The Easiest Side-dish

The Chilly Paneer recipe perhaps belongs to the past along with the roadside oily chowmein and slightly metallic tasting manchurian. But on days when you want something quick and tasty to impress without using up a huge chunk of your cooking time this is the dish to make. A little bit of chopping and dashes of sauces and you are good to go. The most important thing in this recipe is getting the balance of the soy sauce and vinegar right.
It was said that when Chinese immigrants landed in Kolkata they adapted their recipes so that their clientele could find the dishes palatable. And thus the Indo-chinese cuisine was born and still goes on in the street-carts and roadside dhabas. This cuisine for me in no way resembles the authentic chinese food, however it is tasty and hits your spice spots very nicely.
The only work you need to do is to chop the base needed for building the chilly sauce. Then you throw stuff together, taste and hey presto - the Chilly Paneer is ready. 


Ingredients:
5 spring onions chopped
1 tsp of minced ginger
1tsp of minced garlic
1 small capsicum chopped
1tbsp soy sauce
1tbsp vinegar
1tbsp Red chilli sauce
salt as required
pepper as required
paneer cut into chunks.*
oil for cooking

Method:
Heat 2tbsp of oil. Add the ginger and garlic. Saute for a minute till they release their aromas.
Add the spring onions and capsicum and cook for 2 minutes till they soften.
Add the soy, vinegar and red chili sauce. This is the tricky part. Taste and adjust the balance till you get all the flavors balanced together. Sprinkle salt and pepper. 
Add the paneer and fold in. Simmer for 2 minutes.
Serve as a side dish with fried rice or steamed rice and curry. Either way you have a tasty dish at your fingertips. Enjoy!

*The recipe here has used the Milky Mist paneer which for me is the best paneer you can find in the supermarket next to the fresh one.

Monday, February 4, 2013

Loveofmylife: Spot#5

Homemade French Fries

And the time to cook....

Kadhai paneer was actually discovered by my father who saw it one day on Sanjeev Kapoor's Khana Khazana.
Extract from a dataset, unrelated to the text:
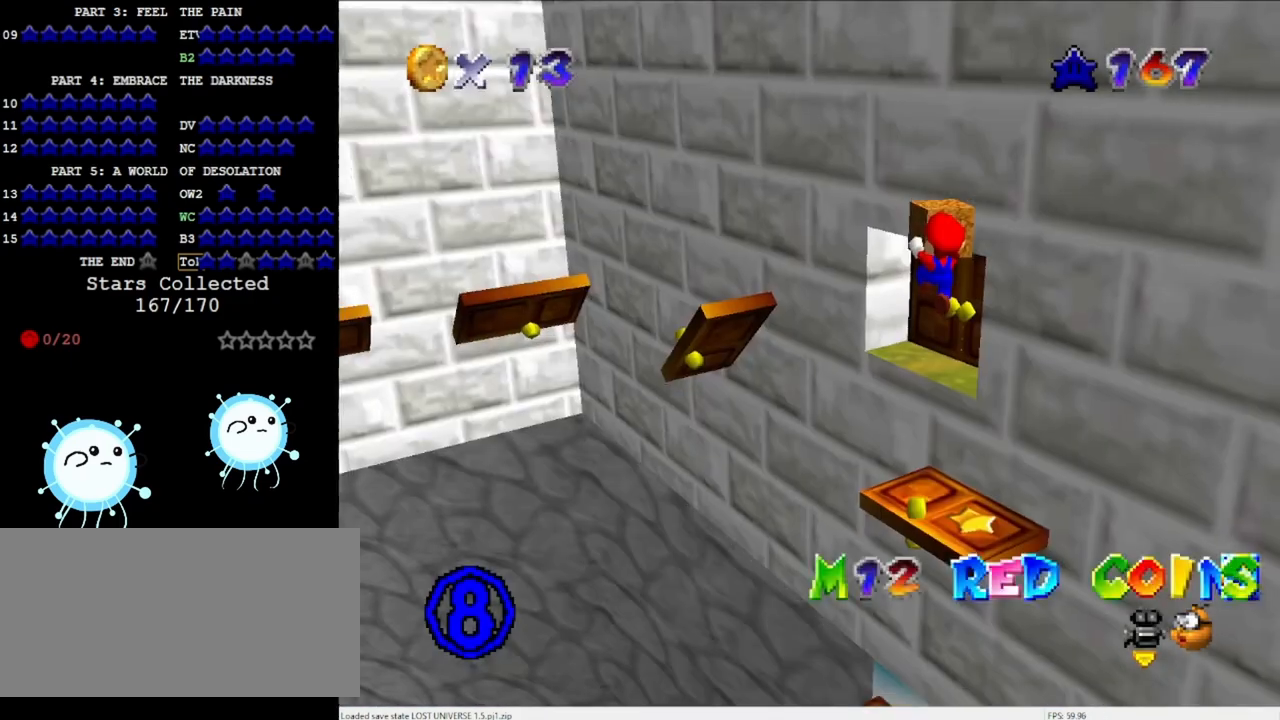
{"buttons": [], "left_stick": "up-right", "events": [[400, "A", "up"]]}
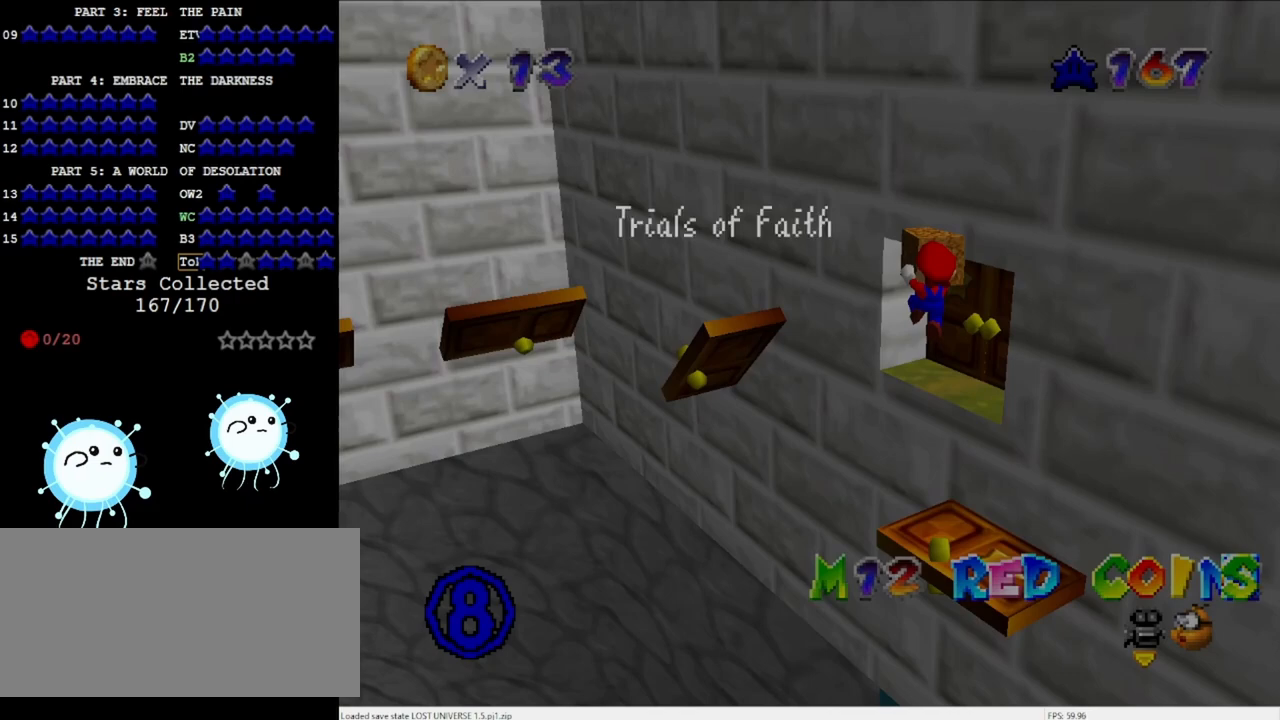
{"buttons": [], "left_stick": "up-right", "events": [[33, "A", "down"], [400, "A", "up"]]}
Since its conception Khana khazana has brought indian and world recipes to Indian viewers in simple and easy ways and as a result for two months after that  initial viewing; on every family gathering this was the vegetarian main-course for dinner. After that since half the family loves paneer, it became standard fare for a Sunday lunch or a late Friday night dinner. And moi, a week after coming from home longed for the deliciousness that was fed to her while she spent her time watching Grey's anatomy and Dolce vita. So, standing at the frozen section aisle of the grocery section it was an easy choice to throw a slab of paneer into the cart.

The recipe is actually pretty standard and on the induction cooker - very easy.  It basically consists of throwing together standard ingredients that sit on the back of your fridge or the shelf. The addition of capsicum gives the kicky zing to the dish.The Kadhai paneer recipe that I have made right now is an adaptation of the Sanjeev Kapoor recipe.



Ingredients:
whole spices-
1 bay leaf
1 cinnamon stick
4 dried red chillies halved
1 medium onion sliced
2tbsp ginger-garlic paste
2 medium tomatoes sliced
1 medium capsicum sliced
2tbsp coriander powder
2tbsp Red chilli powder
2 slitted green chillies
paneer cut into chunks
salt as required
water[a little bit]
1tsp kasuri methi

Method:
Set Induction temperature to 0800.
Heat oil. Splutter the whole spices[the bay, cinnamon and dried red chillies]. Add a tsp of coriander powder.
Add onions and saute for 7 minutes. Add ginger-garlic paste and mix in. Cook for five minutes.
Add the tomatoes and fold in till the tomatoes mash into the mix. Sprinkle red chilli powder and coriander powder. Cook for two minutes and then add the capsicum, paneer and slitted chillies. At this point if the masala sticks add some water[ no more than 3 tablespoons]. Also, reduce the temperature to 0600.
Cook for five minutes and season as required.Finally add in kasuri methi and simmer for five minutes.
Serve with steamed rice and dal.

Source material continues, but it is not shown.